### AIM OF THE TASK
Every line below that holds the string "Levererat" should be copied out.

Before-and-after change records

────────

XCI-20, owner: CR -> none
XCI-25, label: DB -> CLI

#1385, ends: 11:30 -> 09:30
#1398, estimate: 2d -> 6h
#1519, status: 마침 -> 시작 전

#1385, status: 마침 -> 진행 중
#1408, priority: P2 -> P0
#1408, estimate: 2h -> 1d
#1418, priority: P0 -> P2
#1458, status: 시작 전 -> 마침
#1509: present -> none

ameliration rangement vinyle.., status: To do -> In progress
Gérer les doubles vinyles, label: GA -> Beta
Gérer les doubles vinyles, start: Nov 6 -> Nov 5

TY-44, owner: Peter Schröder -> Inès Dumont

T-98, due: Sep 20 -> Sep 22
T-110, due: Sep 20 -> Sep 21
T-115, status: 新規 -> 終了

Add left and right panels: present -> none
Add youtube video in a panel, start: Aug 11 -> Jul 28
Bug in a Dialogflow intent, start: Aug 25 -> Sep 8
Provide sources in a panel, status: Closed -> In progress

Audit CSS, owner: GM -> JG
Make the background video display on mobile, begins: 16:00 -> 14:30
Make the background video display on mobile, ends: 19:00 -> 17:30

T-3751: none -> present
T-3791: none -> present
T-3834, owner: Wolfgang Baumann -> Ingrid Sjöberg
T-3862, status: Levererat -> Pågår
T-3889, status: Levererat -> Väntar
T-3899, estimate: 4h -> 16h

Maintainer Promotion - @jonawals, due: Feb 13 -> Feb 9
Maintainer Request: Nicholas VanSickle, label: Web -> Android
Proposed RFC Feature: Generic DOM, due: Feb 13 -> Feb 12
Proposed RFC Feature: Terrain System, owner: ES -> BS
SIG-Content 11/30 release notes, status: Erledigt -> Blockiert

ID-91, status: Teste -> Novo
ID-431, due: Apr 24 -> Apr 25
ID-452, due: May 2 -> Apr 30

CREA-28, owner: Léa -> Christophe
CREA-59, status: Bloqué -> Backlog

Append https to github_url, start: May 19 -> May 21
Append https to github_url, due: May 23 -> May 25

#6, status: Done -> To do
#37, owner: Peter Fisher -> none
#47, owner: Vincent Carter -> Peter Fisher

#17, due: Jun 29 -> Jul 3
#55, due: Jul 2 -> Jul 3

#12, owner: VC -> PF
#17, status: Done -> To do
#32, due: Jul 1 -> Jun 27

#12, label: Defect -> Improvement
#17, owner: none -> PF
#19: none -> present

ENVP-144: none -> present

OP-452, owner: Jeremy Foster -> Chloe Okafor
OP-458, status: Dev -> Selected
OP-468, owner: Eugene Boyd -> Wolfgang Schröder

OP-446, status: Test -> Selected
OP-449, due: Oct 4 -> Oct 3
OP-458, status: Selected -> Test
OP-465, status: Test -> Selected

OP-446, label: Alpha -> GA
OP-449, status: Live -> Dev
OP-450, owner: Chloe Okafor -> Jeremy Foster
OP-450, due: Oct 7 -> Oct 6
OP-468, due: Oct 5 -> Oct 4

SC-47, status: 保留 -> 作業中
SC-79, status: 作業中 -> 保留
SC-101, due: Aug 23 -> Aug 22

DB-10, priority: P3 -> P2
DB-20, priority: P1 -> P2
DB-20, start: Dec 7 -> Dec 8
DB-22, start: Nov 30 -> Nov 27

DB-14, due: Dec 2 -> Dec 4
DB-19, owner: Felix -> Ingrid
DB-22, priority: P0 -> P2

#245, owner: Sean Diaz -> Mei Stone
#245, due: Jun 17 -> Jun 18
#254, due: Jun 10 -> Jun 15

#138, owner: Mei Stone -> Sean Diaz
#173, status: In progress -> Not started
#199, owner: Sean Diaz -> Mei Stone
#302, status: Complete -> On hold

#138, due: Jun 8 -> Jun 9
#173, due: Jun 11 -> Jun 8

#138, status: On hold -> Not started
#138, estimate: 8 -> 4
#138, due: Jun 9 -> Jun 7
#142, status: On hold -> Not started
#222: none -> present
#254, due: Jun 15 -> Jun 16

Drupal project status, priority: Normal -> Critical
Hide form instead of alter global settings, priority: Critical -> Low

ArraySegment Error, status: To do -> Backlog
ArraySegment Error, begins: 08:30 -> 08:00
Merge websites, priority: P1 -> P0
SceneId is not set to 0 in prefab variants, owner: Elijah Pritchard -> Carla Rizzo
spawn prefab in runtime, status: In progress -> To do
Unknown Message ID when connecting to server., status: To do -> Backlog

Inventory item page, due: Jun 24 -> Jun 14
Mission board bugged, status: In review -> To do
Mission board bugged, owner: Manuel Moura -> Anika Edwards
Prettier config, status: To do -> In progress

────────

### RESULT OF THIS TASK
T-3862, status: Levererat -> Pågår
T-3889, status: Levererat -> Väntar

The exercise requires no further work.